# 1979 Schwinn Suburban in Burgundy Mist



## bikemonkey (Oct 2, 2018)

Model 534 - 24" frame with the five speed FFS setup. Rides like a dreamboat...


----------



## Schwinn499 (Oct 2, 2018)

Gotta love the burbans!


----------



## bikemonkey (Oct 2, 2018)

Schwinn499 said:


> Gotta love the burbans!View attachment 877459



Lime Green? what year?..Generator bonus!


----------



## Schwinn499 (Oct 2, 2018)

bikemonkey said:


> Lime Green? what year?..Generator bonus!

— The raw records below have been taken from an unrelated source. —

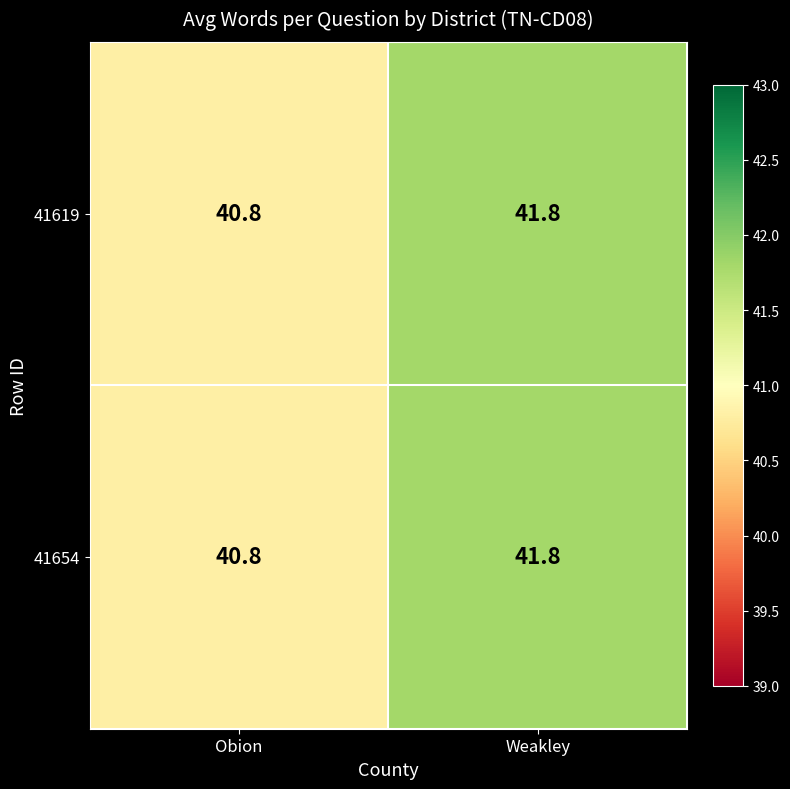

Where does the 41619 series first go above 41?

Weakley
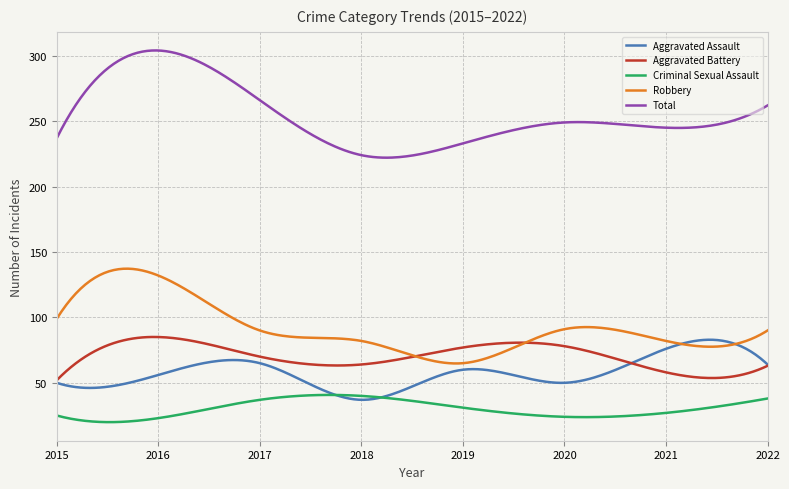

What is the smallest value displayed?

19.9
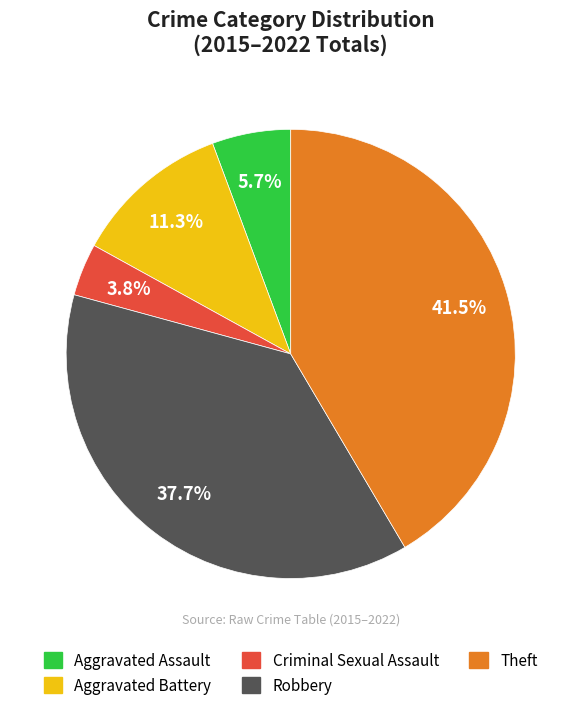

Is there a majority slice in this chart?

No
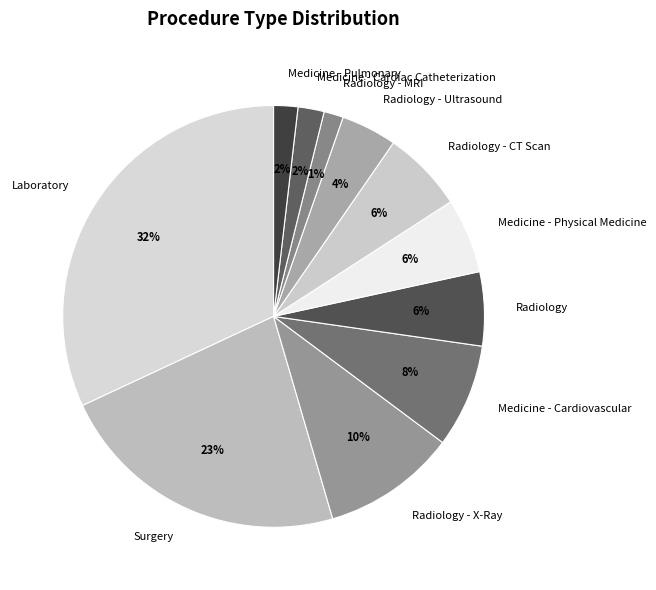

Is it true that Laboratory is 32% of the pie?

True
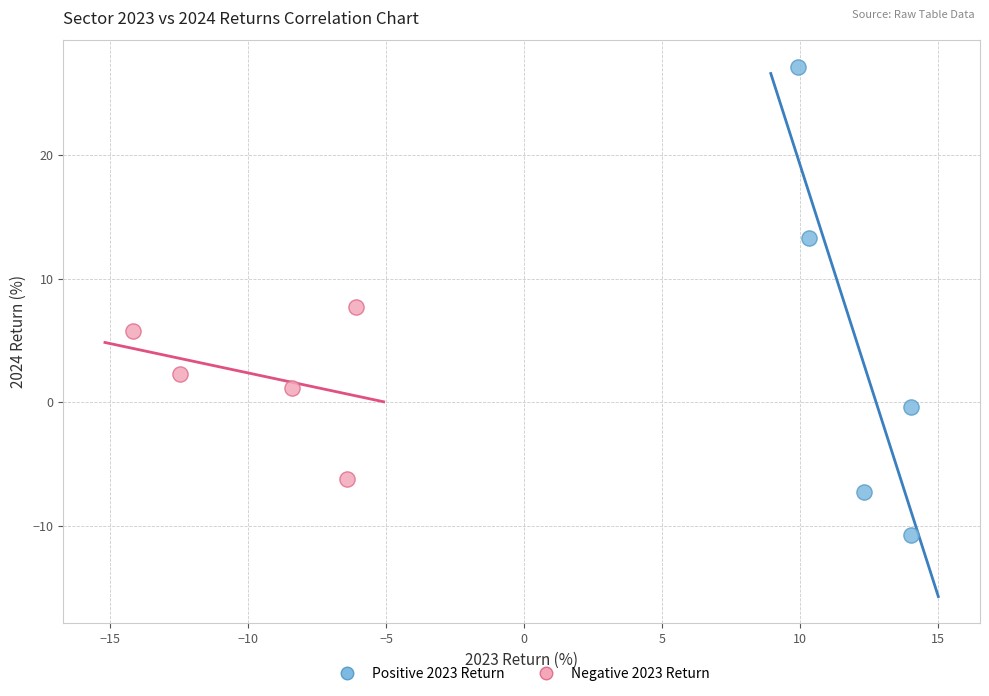

Which series has the largest Y range (max minus min)?

Positive 2023 Return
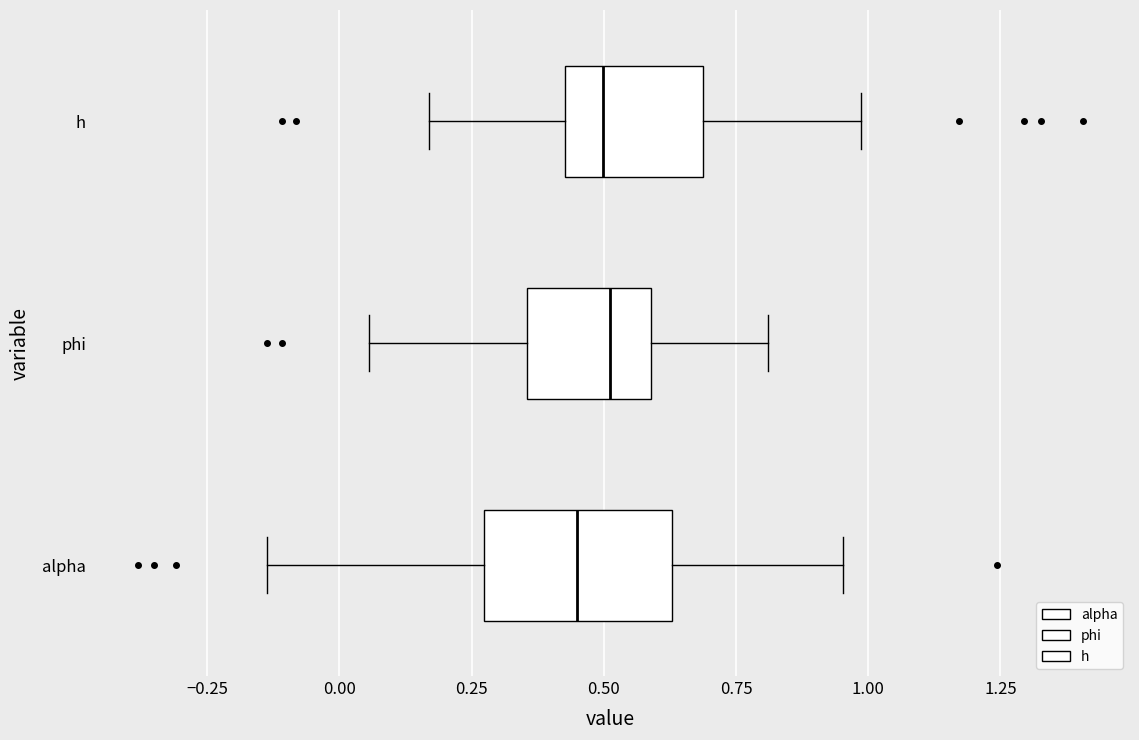

Comparing the boxes themselves (not the whiskers), which one is the widest?

alpha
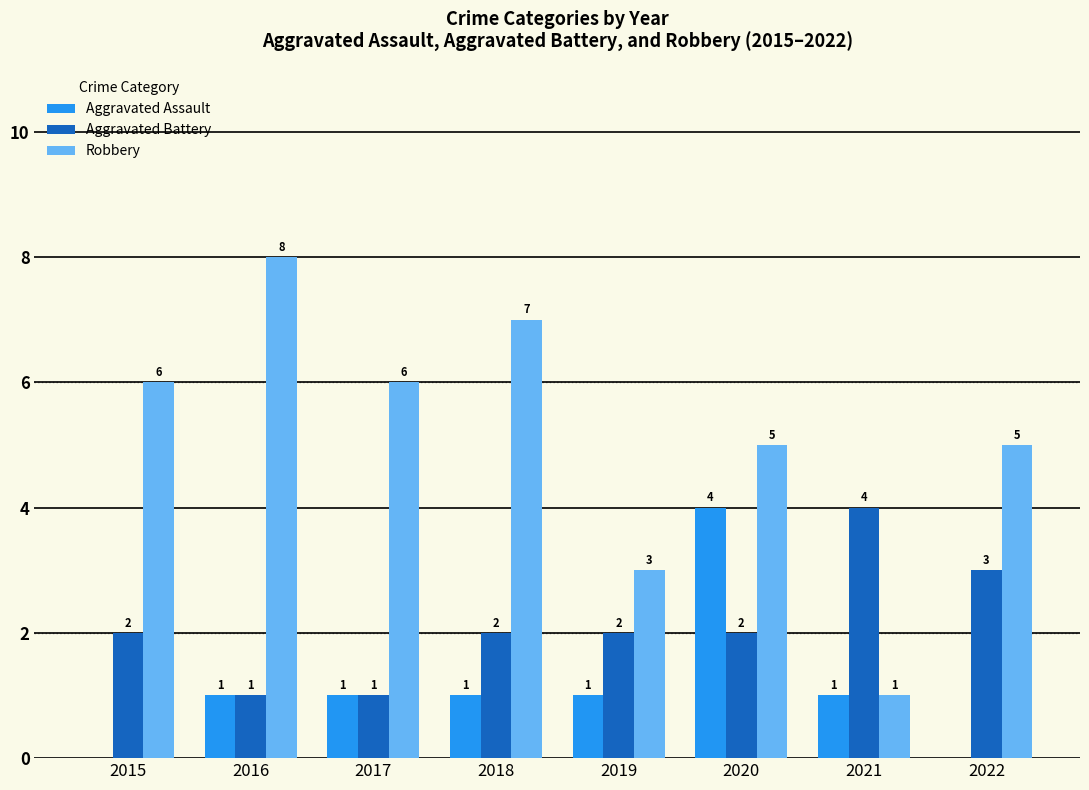

Which series has the largest total across all categories?

Robbery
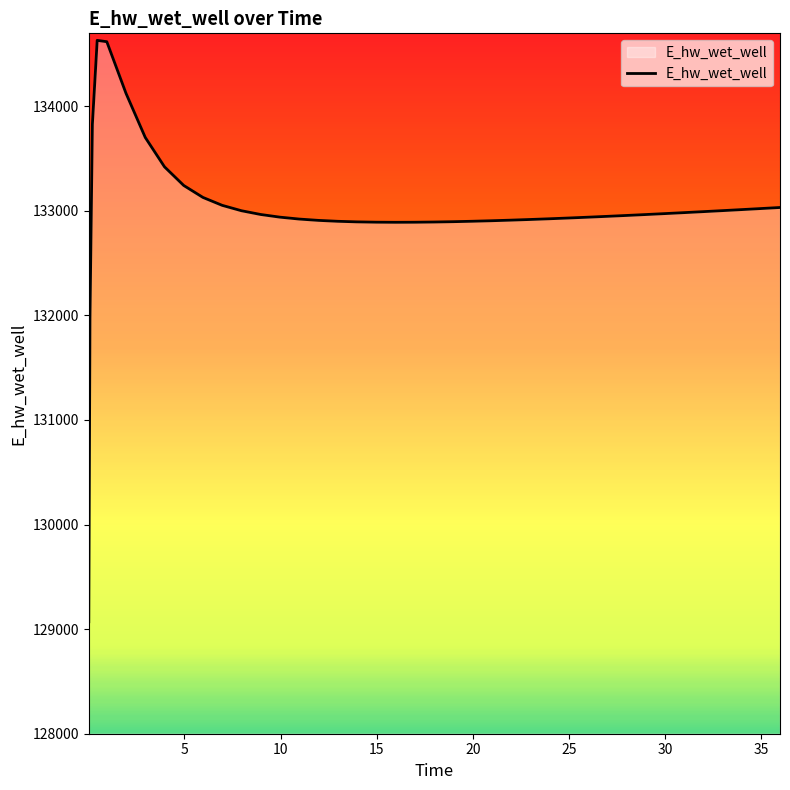

What is the minimum value shown in the chart?

129070.3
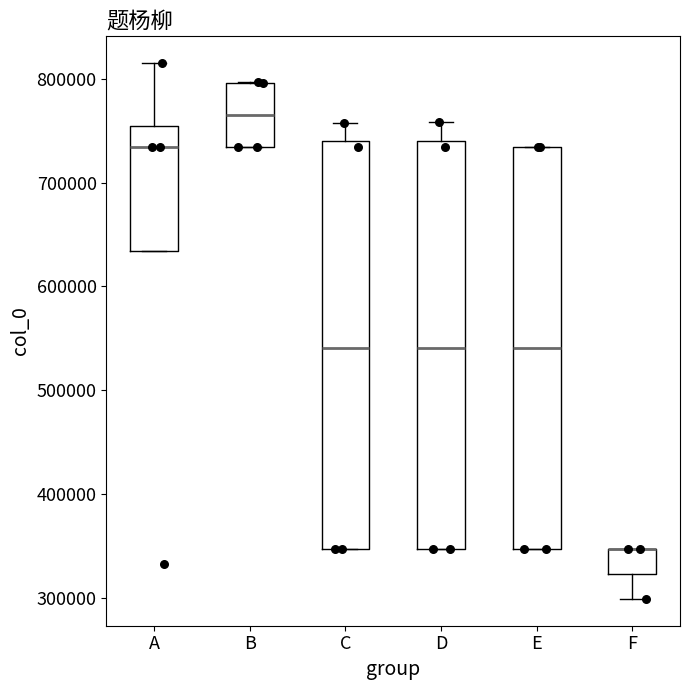

Reading left to right, transcribe this box plot: for each box, give where its median line is, the range the box spans, and where its two whiskers end, as read against the y-axis. The values are not printed on the chart, so give them approximately, as read against the axis.

A: median 730000, box 630000 to 750000, whiskers 630000 to 820000
B: median 770000, box 730000 to 800000, whiskers 730000 to 800000
C: median 540000, box 350000 to 740000, whiskers 350000 to 760000
D: median 540000, box 350000 to 740000, whiskers 350000 to 760000
E: median 540000, box 350000 to 730000, whiskers 350000 to 730000
F: median 350000 (drawn on the box's upper edge), box 320000 to 350000, whiskers 300000 to 350000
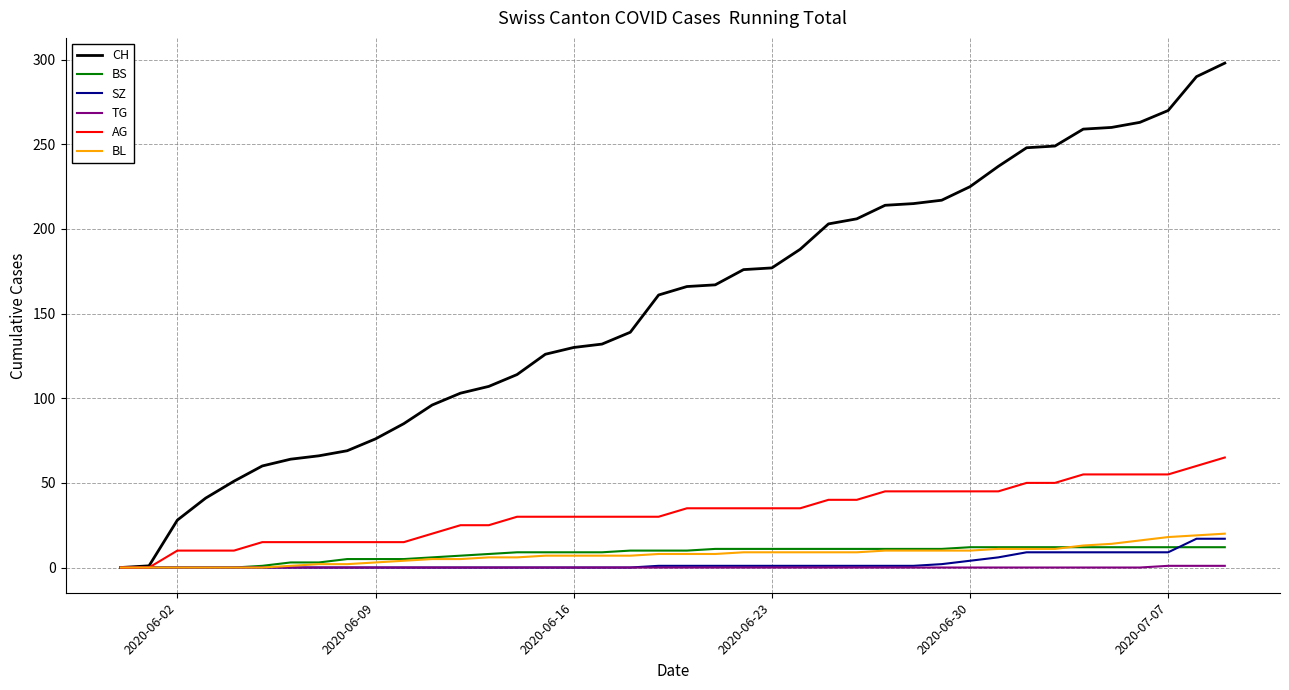

What is the difference between the maximum and second lowest values in the TG series?

1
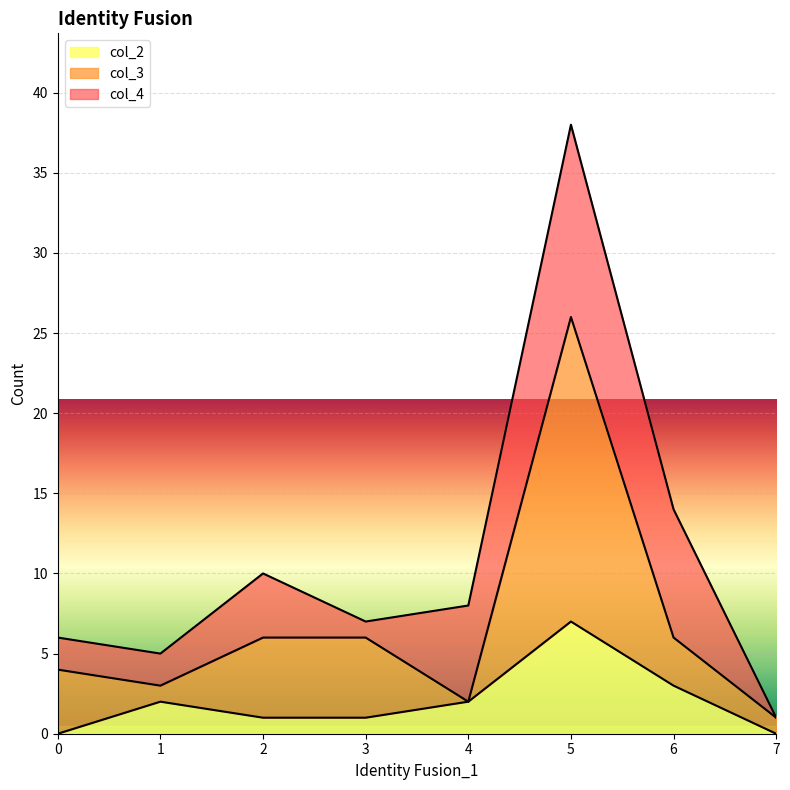

At which category does the chart reach its peak across all series?

5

1974, has the one year only thumb shifter and a 5 speed with a chain guard to boot. Sportlight or Super Sport genny setup was my go to on these.


----------



## GTs58 (Oct 2, 2018)

That is just to dang clean! Is it a repop?


----------



## Tim s (Oct 25, 2018)

Beautiful bikes! Tim


----------



## Sven (Oct 29, 2018)

You guy's Suburbans are sweet....very clean.
I bought  this '79 FFS ,Frosty blue suburban at an estate sell fort $22. I really like the Front Freewheel System. It rides nice





Cleaned and tuned up .


----------



## bikemonkey (Oct 30, 2018)

Sven said:


> You guy's Suburbans are sweet....very clean.
> I bought  this '79 FFS ,Frosty blue suburban at an estate sell fort $22. I really like the Front Freewheel System. It rides niceView attachment 891875
> View attachment 891877
> Cleaned and tuned up .



Nice job - I really like that color of blue...$22? I'm doing it wrong


----------



## one-eyed sailor (Dec 17, 2022)

Yeah, me too.


----------



## one-eyed sailor (Dec 17, 2022)

I paid $30 for this.


----------



## schwinnman67 (Dec 18, 2022)

My first brand new Schwinn was a 1980 Sky Blue Suburban.


----------